_WHAT IS BEING ASKED_
Reproduce the data below word for word, omitting the pictures.

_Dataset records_
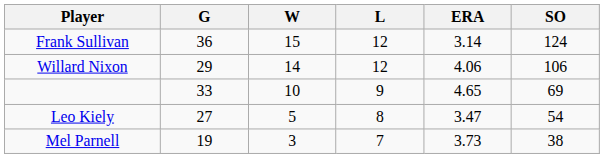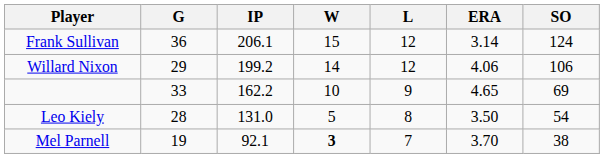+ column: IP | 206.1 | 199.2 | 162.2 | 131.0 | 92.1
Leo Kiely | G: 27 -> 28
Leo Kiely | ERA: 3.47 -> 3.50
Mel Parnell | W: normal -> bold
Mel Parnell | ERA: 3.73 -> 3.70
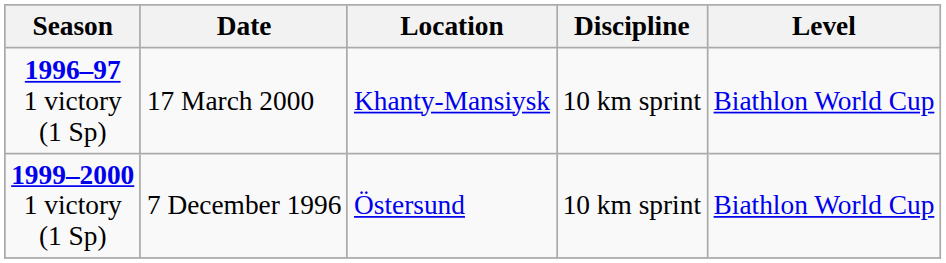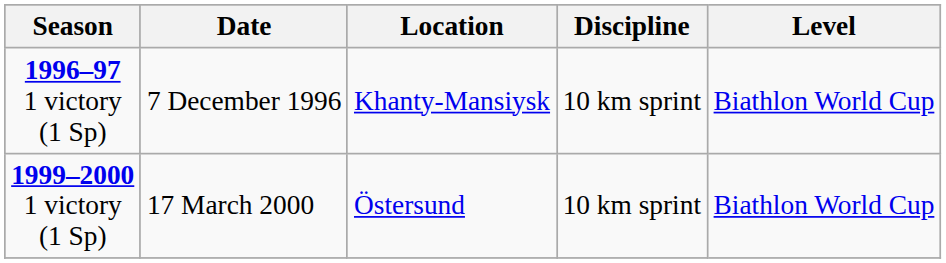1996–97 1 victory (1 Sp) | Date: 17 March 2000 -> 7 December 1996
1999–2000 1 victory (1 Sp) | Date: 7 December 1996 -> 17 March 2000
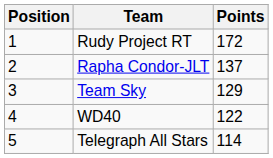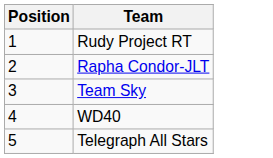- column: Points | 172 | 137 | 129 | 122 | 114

_FULL ANSWER_
+ column: IP | 206.1 | 199.2 | 162.2 | 131.0 | 92.1
Leo Kiely | G: 27 -> 28
Leo Kiely | ERA: 3.47 -> 3.50
Mel Parnell | W: normal -> bold
Mel Parnell | ERA: 3.73 -> 3.70
1996–97 1 victory (1 Sp) | Date: 17 March 2000 -> 7 December 1996
1999–2000 1 victory (1 Sp) | Date: 7 December 1996 -> 17 March 2000
- column: Points | 172 | 137 | 129 | 122 | 114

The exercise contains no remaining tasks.